Last August I asked a question: "What if Keynesian stimulus works, but no one can ever actually afford to do it, short of something like World War II, where the government can tap into a patriotic outpouring of national savings by issuing bonds with negative real yields."
Let's accept for the sake of argument the truth of Keynesian economics. It is now clear that Keynesian politics has failed. But don't take my word for it. Here's Paul Krugman on the great abdication:
...without saying so explicitly, the Obama administration has accepted the Republican claim that stimulus failed, and should never be tried again.
What's extraordinary about all this is that stimulus can't have failed, because it never happened. Once you take state and local cutbacks into account, there was no surge of government spending.
If that sounds familiar let's remember that by their own admission Keynesian's believe that Keynesian politics also failed during the Great Depression. Again, Paul Krugman on the New Deal:
...you might say that the incomplete recovery shows that "pump-priming", Keynesian fiscal policy doesn't work. Except that the New Deal didn't pursue Keynesian policies. (emphasis in original).

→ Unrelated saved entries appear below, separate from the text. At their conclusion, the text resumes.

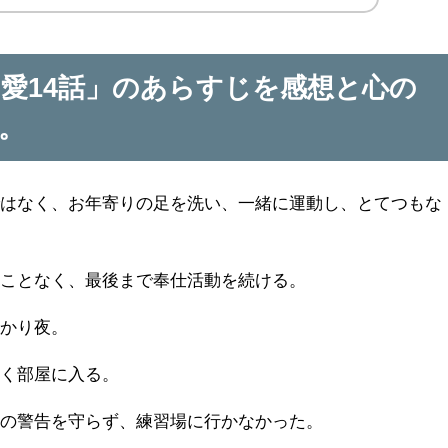
愛14話」のあらすじを感想と心の
。
ではなく、お年寄りの足を洗い、一緒に運動し、とてつもな
すことなく、最後まで奉仕活動を続ける。
っかり夜。
なく部屋に入る。
ウの警告を守らず、練習場に行かなかった。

So we have had two major cases that massively favored Keynesian economics but Keynesian politics failed both times. Not that this should be surprising, Keynes himself told us that his theory was more suitable to totalitarian regimes:
The theory of aggregated production, which is the point of the following book, nevertheless can be much easier adapted to the conditions of a totalitarian state [eines totalen Staates] than the theory of production and distribution of a given production put forth under conditions of free competition and a large degree of laissez-faire.
This illustrates a challenge facing economists: should they advocate first best or second best policy? I once saw an exchange between a Bush treasury official and a prominent academic critic of TARP, etc. The official argued that the critics were putting forward "solutions" which had no hope of passing congress. The critic sharply rejoindered that it wasn't his job to suggest stupid things that politicians were willing to do; it was to tell them the right thing to do.